この度、東京画廊+BTAPでは、2026年1月17日より「江見絹子展」を開催いたします。本展は、1961年に開催して以来の当ギャラリーでの個展となります。

江見絹子(1923−2015)は兵庫県明石市に生まれました。高校卒業後、神戸市の美術研究所に通い、1948年に兵庫県美術家同盟の会員になります。1949年に第4回行動展に初入選し、翌年には奨励賞を受賞、中央画壇での活動に専念するため、横浜市山手に転居しました。1952年の第7回展で行動美術賞を受賞し、翌年には初の女性会員に推挙されるなど、一気に頭角を現します。1953年末から2年間アメリカとフランスに滞在し、帰国後、抽象絵画の作品群を制作します。1962年には、日本人女性として初めてヴェネチア・ビエンナーレ国際美術展に出品を果たしました。また、神奈川県女流美術協会の創立に携わるなど、女性アーティストとして日本の前衛美術の黎明期から精力的な活動を展開しました。

本展で展示する作品は、江見が1960年代のはじめに制作した、物質性を強く示す絵画です。江見は、1957年以降に制作した幾何学的抽象絵画を文字通り解体し、それを材料に新作を手掛けました。たとえば、旧作を自邸の庭の池にしばらく浸して絵具を剥離し、それを篩にかけて粒子を揃え、テレピンで薄めたものを下地とする手法などを用いています。ときには画面の向きを変え、ヘラ等で凹凸をつけながら地を盛り上げ、表面を掻き削るなど、絵画の物質性と描画行為の痕跡を強く感じさせる作品群です。
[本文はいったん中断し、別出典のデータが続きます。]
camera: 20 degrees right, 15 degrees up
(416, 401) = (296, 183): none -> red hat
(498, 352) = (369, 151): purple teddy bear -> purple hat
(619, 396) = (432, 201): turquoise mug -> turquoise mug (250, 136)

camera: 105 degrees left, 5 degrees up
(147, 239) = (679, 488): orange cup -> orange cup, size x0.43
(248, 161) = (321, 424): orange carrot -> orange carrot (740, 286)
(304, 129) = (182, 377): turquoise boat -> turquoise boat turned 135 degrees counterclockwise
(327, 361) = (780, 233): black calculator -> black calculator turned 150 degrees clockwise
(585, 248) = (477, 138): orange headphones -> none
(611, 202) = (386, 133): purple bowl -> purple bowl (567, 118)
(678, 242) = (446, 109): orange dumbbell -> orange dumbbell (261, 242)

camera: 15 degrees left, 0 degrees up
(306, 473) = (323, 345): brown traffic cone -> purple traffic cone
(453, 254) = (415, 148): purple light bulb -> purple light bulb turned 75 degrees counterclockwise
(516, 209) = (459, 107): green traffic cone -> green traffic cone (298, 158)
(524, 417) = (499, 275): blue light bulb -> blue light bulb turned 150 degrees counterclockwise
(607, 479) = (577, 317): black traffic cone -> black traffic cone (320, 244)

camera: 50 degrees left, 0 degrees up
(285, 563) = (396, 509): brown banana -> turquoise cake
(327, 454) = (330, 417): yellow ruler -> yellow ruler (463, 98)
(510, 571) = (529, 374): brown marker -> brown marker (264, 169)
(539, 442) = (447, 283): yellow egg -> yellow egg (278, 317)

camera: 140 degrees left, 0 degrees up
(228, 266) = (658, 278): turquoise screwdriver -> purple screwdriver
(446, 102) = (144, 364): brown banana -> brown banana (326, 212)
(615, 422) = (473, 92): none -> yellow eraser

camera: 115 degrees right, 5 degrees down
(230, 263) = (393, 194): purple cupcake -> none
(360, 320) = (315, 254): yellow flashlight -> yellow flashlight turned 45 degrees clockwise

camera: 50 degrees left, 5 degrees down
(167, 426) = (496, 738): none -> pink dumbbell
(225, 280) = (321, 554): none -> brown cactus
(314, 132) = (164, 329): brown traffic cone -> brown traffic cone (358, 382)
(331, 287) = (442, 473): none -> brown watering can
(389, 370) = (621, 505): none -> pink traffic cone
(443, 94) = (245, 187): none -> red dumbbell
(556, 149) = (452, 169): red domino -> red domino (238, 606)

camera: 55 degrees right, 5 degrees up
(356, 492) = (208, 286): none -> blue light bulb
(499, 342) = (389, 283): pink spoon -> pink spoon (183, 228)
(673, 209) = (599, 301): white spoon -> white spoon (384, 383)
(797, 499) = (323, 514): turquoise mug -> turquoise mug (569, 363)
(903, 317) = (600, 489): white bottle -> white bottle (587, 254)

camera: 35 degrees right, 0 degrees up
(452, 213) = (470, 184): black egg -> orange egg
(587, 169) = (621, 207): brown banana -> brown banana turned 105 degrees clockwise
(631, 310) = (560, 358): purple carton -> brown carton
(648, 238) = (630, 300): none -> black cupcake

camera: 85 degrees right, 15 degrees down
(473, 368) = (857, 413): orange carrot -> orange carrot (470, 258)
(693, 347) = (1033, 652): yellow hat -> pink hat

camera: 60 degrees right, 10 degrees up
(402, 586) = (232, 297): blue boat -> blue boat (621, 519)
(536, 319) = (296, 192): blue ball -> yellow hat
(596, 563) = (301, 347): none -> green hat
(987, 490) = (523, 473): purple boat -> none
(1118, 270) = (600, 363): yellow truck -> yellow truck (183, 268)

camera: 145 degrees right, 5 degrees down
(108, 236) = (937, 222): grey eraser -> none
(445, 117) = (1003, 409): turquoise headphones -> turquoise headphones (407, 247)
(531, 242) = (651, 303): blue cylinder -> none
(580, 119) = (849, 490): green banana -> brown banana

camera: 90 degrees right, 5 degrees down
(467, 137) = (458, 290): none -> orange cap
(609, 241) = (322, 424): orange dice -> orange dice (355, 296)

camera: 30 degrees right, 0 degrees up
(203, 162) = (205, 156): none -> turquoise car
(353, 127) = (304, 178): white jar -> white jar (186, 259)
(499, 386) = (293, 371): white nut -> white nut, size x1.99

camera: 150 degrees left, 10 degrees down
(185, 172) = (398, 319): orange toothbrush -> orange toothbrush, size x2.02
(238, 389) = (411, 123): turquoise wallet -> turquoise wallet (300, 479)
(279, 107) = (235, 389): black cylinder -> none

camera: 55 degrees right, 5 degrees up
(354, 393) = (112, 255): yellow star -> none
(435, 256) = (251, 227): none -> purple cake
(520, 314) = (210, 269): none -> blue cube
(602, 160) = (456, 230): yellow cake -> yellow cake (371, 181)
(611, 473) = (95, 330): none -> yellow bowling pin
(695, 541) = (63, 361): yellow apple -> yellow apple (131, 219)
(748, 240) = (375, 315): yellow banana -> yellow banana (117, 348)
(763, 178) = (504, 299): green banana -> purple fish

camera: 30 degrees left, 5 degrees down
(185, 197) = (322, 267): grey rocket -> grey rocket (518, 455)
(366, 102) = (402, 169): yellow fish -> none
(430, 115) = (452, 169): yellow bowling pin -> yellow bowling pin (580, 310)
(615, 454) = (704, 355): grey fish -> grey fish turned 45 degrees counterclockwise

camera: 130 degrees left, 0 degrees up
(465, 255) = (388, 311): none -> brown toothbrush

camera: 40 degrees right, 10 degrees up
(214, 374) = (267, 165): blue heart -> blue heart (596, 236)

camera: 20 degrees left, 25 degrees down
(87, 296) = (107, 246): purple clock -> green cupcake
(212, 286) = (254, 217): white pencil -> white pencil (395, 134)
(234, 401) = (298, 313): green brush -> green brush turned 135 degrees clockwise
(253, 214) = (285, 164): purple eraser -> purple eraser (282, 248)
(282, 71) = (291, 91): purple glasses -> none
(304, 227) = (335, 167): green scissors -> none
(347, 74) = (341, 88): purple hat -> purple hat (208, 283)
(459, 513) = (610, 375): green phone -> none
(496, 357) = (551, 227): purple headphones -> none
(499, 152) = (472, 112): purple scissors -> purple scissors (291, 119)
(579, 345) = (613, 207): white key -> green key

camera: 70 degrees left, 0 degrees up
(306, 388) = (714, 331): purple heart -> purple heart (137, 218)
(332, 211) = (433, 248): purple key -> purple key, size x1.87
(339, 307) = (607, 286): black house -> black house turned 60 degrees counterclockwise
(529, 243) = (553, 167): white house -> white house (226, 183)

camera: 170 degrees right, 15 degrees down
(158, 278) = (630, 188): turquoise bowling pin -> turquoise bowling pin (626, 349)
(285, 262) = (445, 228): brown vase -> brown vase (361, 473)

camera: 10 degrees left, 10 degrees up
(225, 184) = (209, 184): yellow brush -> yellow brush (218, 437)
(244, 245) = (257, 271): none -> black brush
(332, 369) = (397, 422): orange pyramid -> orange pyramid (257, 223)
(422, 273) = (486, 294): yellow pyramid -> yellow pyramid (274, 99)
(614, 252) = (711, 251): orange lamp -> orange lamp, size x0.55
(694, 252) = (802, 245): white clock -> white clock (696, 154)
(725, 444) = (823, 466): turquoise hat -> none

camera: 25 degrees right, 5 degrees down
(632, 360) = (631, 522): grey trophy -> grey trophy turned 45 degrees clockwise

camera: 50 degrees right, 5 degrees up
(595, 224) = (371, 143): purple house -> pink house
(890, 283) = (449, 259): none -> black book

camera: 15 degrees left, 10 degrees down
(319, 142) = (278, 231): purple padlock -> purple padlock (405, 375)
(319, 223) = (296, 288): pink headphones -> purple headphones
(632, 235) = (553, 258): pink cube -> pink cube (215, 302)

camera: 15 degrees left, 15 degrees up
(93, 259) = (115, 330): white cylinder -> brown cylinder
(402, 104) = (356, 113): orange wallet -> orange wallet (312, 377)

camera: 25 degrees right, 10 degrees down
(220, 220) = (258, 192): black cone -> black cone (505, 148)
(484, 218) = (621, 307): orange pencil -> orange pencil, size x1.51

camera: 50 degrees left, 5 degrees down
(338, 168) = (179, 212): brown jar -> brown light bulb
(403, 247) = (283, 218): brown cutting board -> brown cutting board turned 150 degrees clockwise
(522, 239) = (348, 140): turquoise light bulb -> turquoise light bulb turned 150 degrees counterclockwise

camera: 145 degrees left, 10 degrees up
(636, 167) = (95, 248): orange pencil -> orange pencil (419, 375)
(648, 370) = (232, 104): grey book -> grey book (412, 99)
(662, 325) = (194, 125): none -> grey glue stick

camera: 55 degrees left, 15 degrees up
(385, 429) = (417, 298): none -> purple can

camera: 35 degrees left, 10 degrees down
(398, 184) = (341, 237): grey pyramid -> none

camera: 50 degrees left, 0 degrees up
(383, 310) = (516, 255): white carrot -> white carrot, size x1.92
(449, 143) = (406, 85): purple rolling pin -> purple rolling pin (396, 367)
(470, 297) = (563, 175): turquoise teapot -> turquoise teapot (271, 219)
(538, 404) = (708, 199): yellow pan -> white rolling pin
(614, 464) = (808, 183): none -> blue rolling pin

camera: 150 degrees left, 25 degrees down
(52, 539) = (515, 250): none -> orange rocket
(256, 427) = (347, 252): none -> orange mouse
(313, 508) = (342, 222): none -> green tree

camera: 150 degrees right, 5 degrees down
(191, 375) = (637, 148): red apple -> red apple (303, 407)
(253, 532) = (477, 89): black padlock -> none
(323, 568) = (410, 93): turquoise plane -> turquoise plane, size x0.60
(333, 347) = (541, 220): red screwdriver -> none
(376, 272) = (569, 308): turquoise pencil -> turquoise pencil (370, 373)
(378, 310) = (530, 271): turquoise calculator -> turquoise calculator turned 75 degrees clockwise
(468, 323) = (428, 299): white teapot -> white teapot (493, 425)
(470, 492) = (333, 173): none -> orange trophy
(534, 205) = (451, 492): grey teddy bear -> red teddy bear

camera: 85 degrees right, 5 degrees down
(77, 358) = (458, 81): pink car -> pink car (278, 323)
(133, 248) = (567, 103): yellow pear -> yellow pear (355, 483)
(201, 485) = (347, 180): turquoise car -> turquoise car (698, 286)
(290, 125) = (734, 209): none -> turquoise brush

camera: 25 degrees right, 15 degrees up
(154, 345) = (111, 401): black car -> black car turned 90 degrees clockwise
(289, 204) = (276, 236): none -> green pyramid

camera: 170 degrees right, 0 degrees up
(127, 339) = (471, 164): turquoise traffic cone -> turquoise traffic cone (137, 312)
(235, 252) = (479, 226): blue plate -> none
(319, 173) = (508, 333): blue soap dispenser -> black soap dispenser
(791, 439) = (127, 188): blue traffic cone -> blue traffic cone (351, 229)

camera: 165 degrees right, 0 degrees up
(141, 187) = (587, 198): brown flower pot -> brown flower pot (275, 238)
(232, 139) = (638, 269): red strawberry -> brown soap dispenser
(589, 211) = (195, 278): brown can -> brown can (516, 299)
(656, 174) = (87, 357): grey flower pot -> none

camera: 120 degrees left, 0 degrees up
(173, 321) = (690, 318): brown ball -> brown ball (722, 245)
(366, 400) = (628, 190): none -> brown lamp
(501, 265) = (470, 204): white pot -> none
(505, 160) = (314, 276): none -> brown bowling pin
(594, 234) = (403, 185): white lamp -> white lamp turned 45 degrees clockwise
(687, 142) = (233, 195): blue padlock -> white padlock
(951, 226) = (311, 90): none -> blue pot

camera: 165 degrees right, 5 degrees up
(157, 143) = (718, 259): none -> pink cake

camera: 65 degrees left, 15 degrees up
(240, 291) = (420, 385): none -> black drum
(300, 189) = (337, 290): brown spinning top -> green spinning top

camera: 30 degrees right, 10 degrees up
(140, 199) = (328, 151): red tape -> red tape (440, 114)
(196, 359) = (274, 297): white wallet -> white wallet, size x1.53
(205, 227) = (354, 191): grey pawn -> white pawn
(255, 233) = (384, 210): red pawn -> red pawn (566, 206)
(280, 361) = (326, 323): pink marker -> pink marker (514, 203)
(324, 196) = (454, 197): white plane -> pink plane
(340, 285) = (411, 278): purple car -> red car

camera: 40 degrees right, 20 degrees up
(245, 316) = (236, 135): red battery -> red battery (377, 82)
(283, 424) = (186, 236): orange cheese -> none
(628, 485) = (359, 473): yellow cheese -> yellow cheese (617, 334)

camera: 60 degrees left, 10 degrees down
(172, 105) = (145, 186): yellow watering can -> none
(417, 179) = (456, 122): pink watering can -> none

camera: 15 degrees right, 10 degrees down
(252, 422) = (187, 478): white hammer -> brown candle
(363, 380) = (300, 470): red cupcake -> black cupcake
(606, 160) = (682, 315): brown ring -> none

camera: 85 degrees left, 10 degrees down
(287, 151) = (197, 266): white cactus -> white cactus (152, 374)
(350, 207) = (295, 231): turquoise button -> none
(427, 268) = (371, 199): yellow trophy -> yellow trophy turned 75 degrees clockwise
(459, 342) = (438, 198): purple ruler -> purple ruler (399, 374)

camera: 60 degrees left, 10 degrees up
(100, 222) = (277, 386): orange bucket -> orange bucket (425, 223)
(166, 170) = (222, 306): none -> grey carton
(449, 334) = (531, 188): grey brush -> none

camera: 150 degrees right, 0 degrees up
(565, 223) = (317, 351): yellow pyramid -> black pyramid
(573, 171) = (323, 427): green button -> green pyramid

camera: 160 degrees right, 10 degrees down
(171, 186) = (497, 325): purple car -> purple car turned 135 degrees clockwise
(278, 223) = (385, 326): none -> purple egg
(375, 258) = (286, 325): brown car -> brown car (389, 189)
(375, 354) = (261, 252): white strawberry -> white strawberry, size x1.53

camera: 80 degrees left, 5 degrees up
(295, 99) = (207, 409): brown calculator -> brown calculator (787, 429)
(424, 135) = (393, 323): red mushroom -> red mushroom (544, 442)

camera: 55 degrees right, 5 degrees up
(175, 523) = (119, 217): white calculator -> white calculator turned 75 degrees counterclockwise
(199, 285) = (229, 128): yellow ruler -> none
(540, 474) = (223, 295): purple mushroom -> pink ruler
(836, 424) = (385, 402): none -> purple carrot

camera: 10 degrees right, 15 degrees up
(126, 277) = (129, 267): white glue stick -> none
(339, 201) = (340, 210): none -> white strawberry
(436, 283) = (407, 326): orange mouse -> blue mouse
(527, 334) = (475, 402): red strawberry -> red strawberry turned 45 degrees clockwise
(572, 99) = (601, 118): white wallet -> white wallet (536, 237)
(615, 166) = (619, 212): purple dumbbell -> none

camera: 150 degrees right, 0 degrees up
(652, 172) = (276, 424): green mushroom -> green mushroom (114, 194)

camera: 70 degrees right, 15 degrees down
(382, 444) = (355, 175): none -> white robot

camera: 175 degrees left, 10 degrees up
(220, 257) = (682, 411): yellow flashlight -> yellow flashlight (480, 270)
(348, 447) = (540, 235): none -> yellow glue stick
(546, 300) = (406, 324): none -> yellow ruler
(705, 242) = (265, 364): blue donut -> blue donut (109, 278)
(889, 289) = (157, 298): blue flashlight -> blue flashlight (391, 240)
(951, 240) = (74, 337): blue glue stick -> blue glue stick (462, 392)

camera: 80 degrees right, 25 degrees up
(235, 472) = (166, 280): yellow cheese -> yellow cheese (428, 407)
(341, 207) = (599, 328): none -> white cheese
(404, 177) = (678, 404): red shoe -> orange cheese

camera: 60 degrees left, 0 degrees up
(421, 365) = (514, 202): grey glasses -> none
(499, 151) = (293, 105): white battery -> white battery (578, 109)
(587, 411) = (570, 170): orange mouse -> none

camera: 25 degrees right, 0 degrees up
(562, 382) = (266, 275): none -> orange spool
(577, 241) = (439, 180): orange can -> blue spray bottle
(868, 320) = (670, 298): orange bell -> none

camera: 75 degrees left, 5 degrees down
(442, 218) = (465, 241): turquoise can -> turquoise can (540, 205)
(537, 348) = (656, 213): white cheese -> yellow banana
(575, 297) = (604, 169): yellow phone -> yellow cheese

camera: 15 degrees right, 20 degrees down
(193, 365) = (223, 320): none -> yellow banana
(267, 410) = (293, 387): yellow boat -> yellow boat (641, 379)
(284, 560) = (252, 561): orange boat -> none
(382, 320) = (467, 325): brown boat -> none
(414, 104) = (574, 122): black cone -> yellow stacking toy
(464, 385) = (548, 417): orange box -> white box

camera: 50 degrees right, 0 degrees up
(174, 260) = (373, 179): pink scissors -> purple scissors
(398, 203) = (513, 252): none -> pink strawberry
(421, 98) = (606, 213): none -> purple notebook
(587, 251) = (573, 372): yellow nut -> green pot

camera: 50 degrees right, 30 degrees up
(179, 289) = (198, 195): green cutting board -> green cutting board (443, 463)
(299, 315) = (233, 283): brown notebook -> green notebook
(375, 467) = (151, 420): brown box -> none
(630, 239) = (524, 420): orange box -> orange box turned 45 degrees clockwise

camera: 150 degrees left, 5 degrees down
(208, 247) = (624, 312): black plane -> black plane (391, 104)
表層の造形を超えて、偶然生まれるマチエールを重視する姿勢は、同時代の斎藤義重などと通じるものがあります。

江見の作品は現在、神奈川県立近代美術館 葉山で開催中の『没後10年 江見絹子—1962年のヴェネチア・ビエンナーレ出品作品を中心に—』で展示されているほか、12月16日から東京国立近代美術館で開催される『アンチ・アクション—彼女たち、それぞれの応答と挑戦』展でも、戦後期に目覚ましい活躍を見せた女性美術家の一人として紹介されます。作品の主な所蔵先に、神奈川県立近代美術館、東京都現代美術館、横浜美術館、奈良県立美術館、姫路市立美術館、宮城県立美術館、高松市美術館などがあります。

皆様のご来場を心よりお待ち申し上げます。

本展開催にあたり、荻野アンナ氏、および籾山昌夫氏より多大なご協力を賜りました。謹んで感謝申し上げます。